▶ DESCRIPTION OF THE TASK
Rewrite the lines of every row below, replacing "phylum" with "division" and keeping everything else the same. Leave the pictures out.
## START RECORD LIST
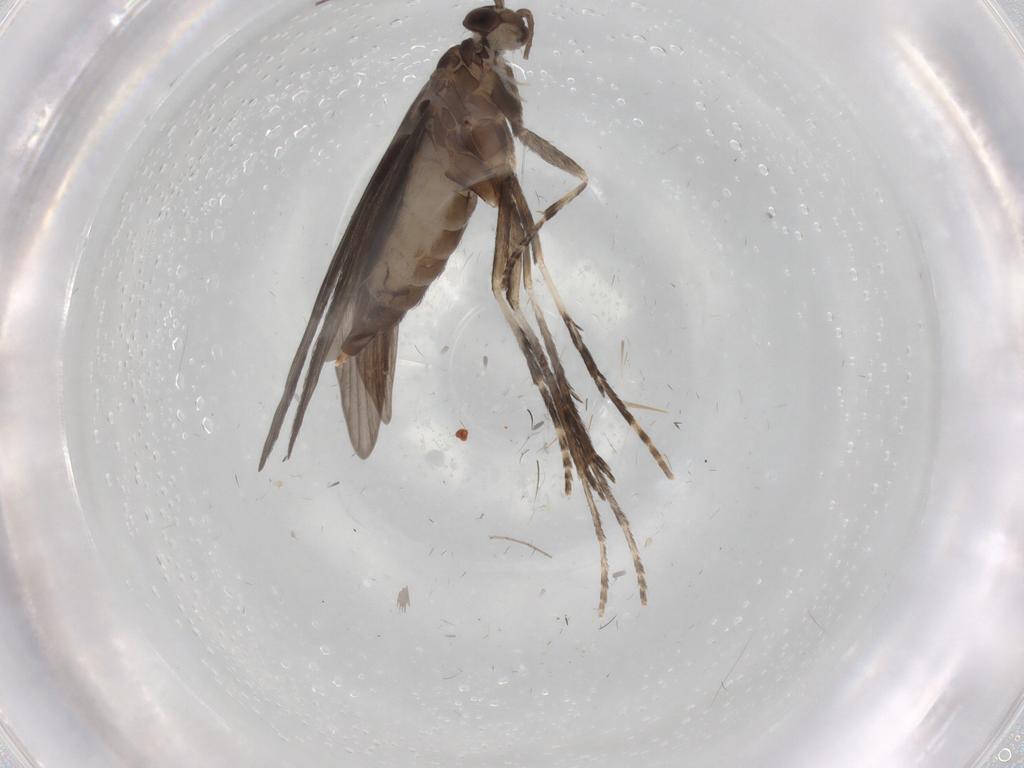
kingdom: Animalia
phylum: Arthropoda
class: Insecta
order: Trichoptera
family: Xiphocentronidae
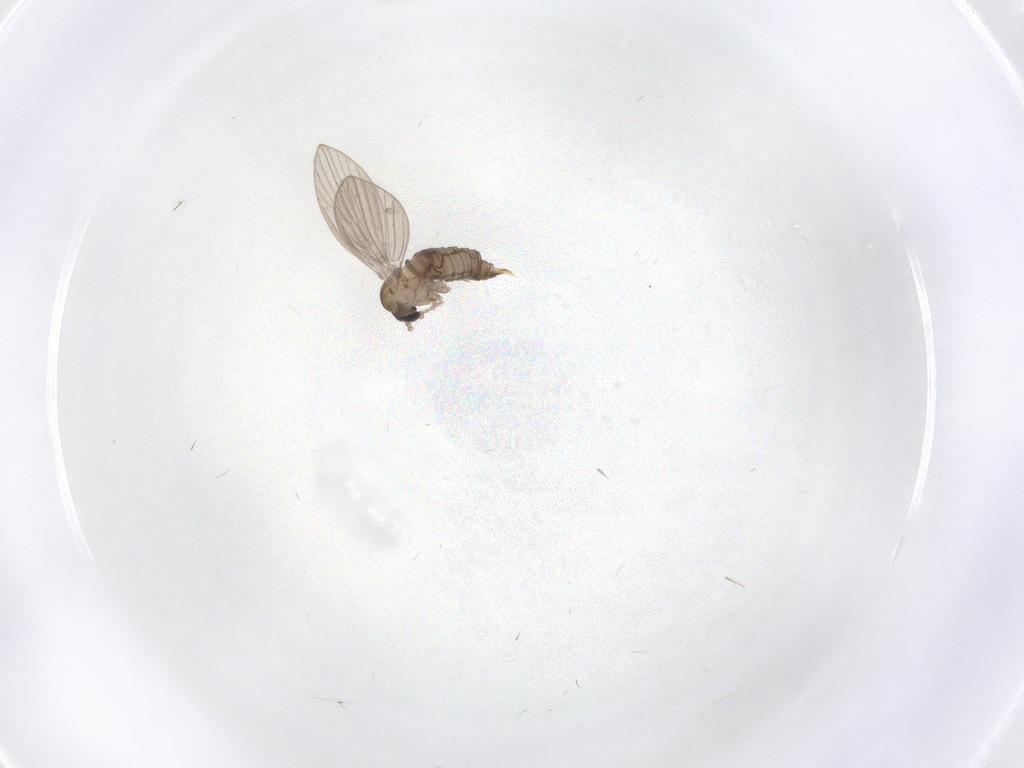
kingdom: Animalia
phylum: Arthropoda
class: Insecta
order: Diptera
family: Psychodidae
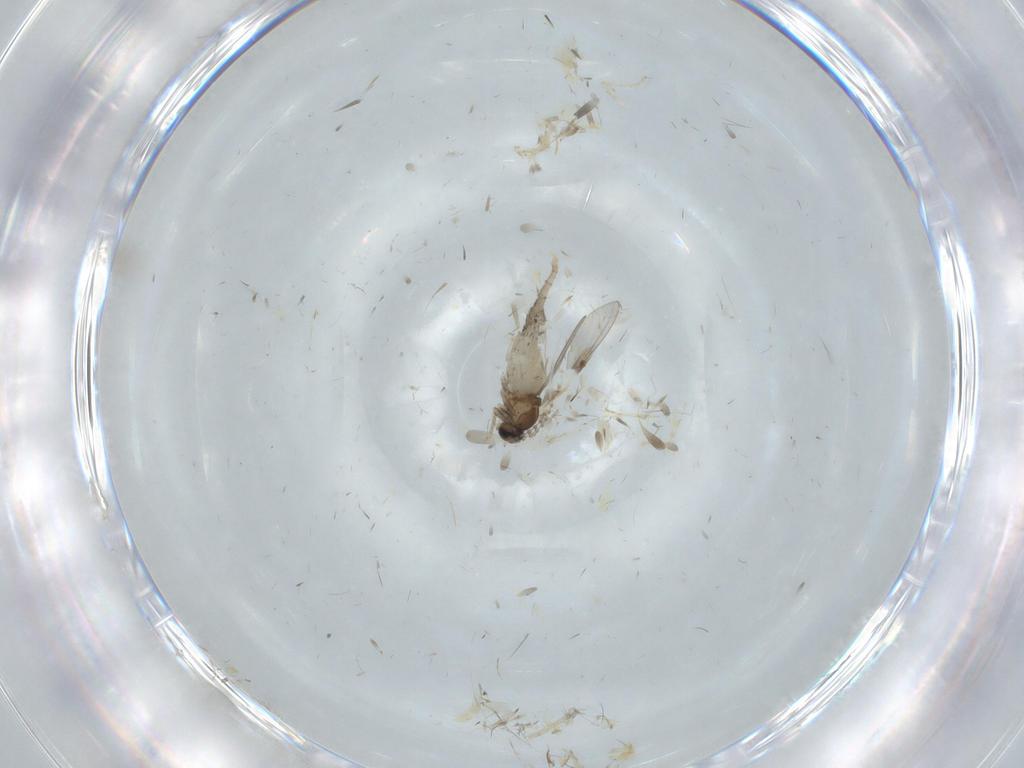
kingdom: Animalia
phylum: Arthropoda
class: Insecta
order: Diptera
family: Cecidomyiidae
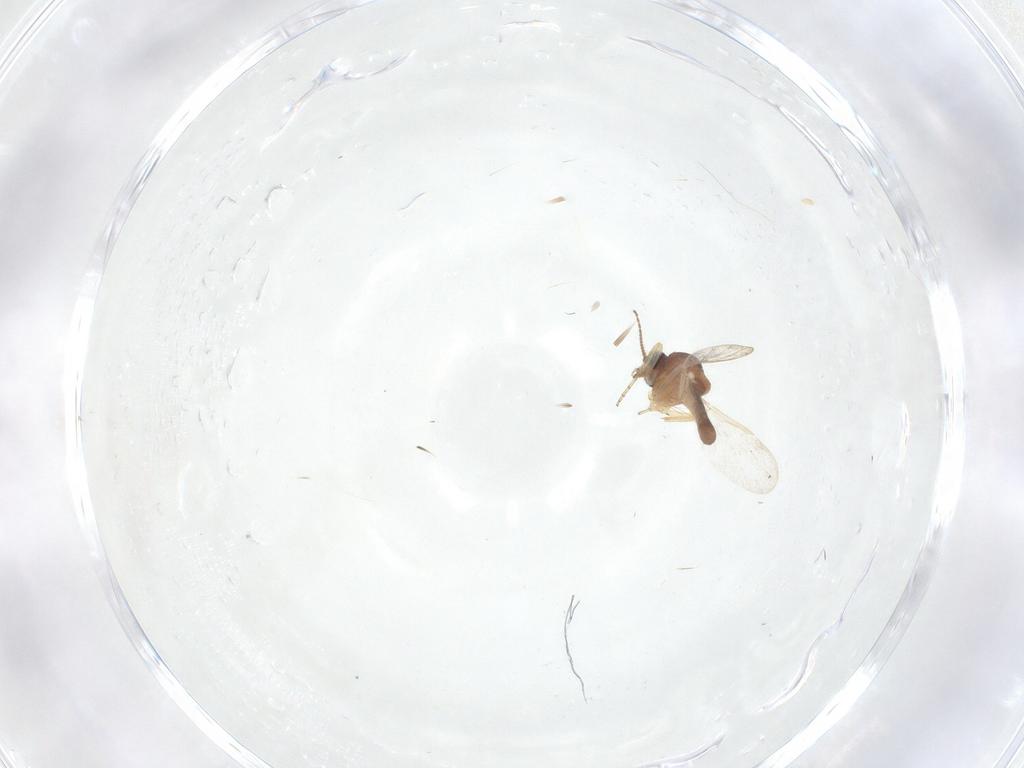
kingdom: Animalia
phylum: Arthropoda
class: Insecta
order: Diptera
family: Ceratopogonidae
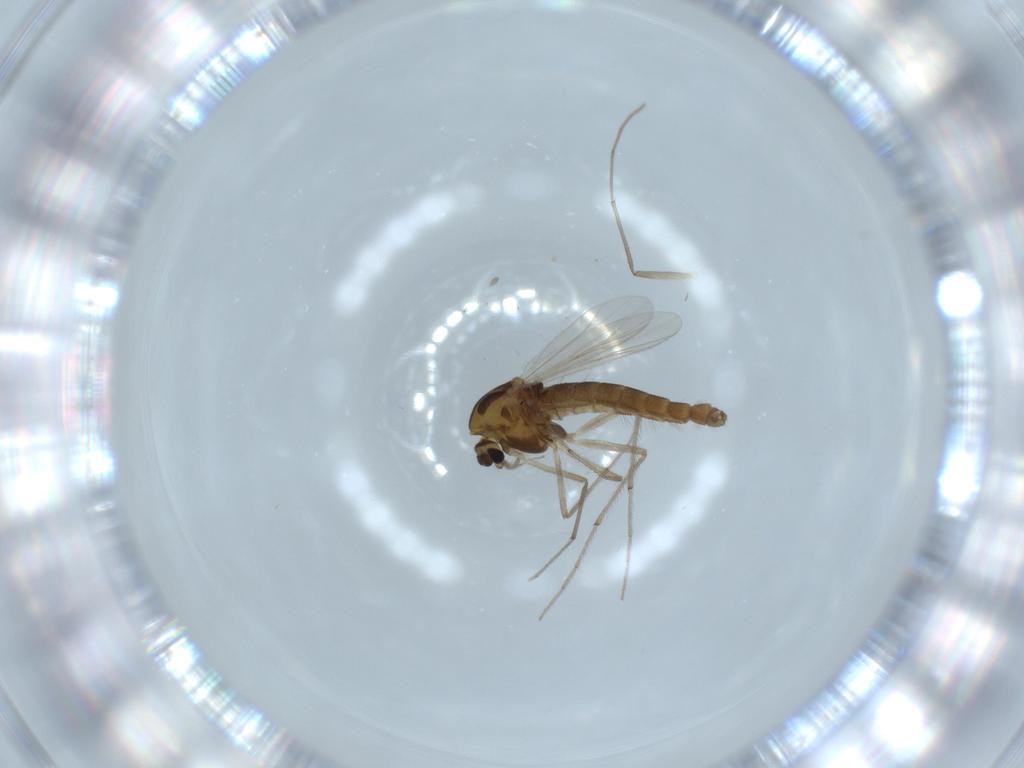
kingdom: Animalia
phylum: Arthropoda
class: Insecta
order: Diptera
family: Chironomidae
## END RECORD LIST
▶ WRITTEN ANSWER
kingdom: Animalia
division: Arthropoda
class: Insecta
order: Trichoptera
family: Xiphocentronidae
kingdom: Animalia
division: Arthropoda
class: Insecta
order: Diptera
family: Psychodidae
kingdom: Animalia
division: Arthropoda
class: Insecta
order: Diptera
family: Cecidomyiidae
kingdom: Animalia
division: Arthropoda
class: Insecta
order: Diptera
family: Ceratopogonidae
kingdom: Animalia
division: Arthropoda
class: Insecta
order: Diptera
family: Chironomidae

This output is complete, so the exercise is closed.